The confusion is probably because of the reference:

var filteredList = this.myDto.objectList;

However you are still using the this.myDto.objectList reference in the loop, which is probably why you didn't spot it.

Comments

0

Can't you do something like this to make it less confusing?

 remove: function remove(e) {
     var objectToRemoveId = e.currentTarget.getAttribute('objectId').toString();
     var filteredList = new Array();

     for (var index = 0; index < this.myDto.objectList.length; index++) {
          var currentObject = this.myDto.objectList[index];

       if (currentObject.Id !== objectToRemoveId) {
         filteredList[index] = timeSheet;
       }
     }
   } 

Comments

0

There are two errors that together cause the infinite loop:

  1. filteredList is a reference to this.myDto.objectList - both variables refer to the same object. When you append increase the length of filteredList, you also increase the length of myDto.objectList.
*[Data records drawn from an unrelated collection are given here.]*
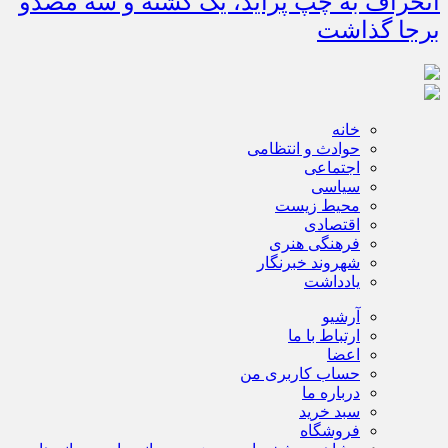
انحراف به چپ پراید، یک کشته و سه مصدو
برجا گذاشت
خانه
حوادث و انتظامی
اجتماعی
سیاسی
محیط زیست
اقتصادی
فرهنگی هنری
شهروند خبرنگار
یادداشت
آرشیو
ارتباط با ما
اعضا
حساب کاربری من
درباره ما
سبد خرید
فروشگاه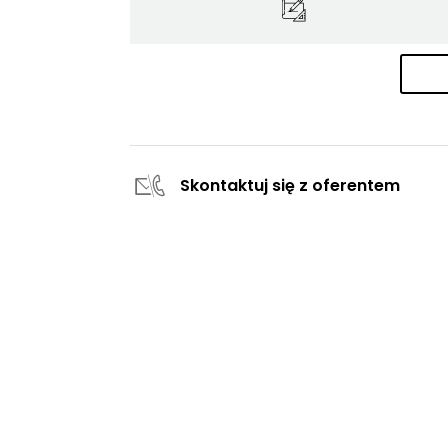
Skontaktuj się z oferentem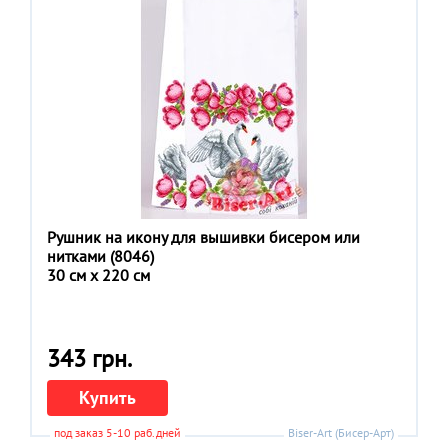
Рушник на икону для вышивки бисером или
нитками (8046)
30 см x 220 см
343 грн.
Купить
под заказ 5-10 раб.дней
Biser-Art (Бисер-Арт)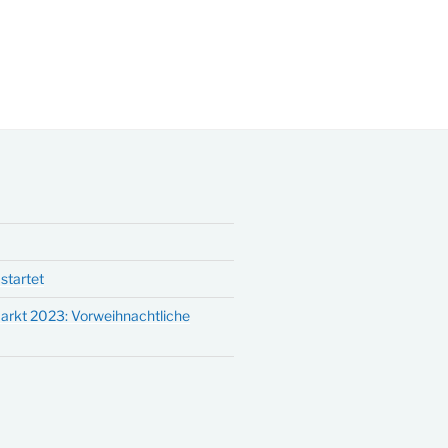
startet
arkt 2023: Vorweihnachtliche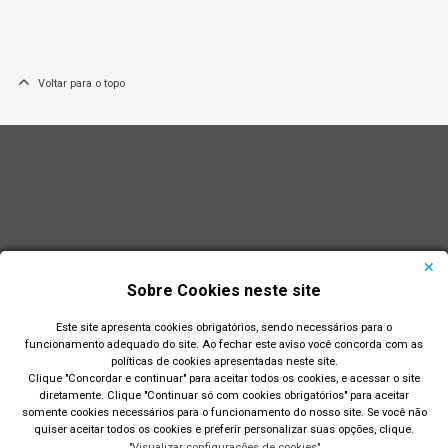
Voltar para o topo
Sobre Cookies neste site
Este site apresenta cookies obrigatórios, sendo necessários para o
funcionamento adequado do site. Ao fechar este aviso você concorda com as
políticas de cookies apresentadas neste site.
Clique "Concordar e continuar" para aceitar todos os cookies, e acessar o site
diretamente. Clique "Continuar só com cookies obrigatórios" para aceitar
Prefeitura Municipal de Rio Grande
somente cookies necessários para o funcionamento do nosso site. Se você não
quiser aceitar todos os cookies e preferir personalizar suas opções, clique.
Largo Engenheiro João Fernandes Moreira - Centro - Rio
"Visualizar configurações de cookies"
The solution to this part of the problem is use the .slice() method to copy the array.

  2. Additionally, you're using the strict comparison operator (!==) to look for your objectToRemoveId. Since the id is likely stored as a numeric value and you call .toString() on the attribute, these values can never be equal and thus you fall into the if statement every time through the loop.

Put the two together, and as you loop over your array you end up adding one term to the array on every iteration.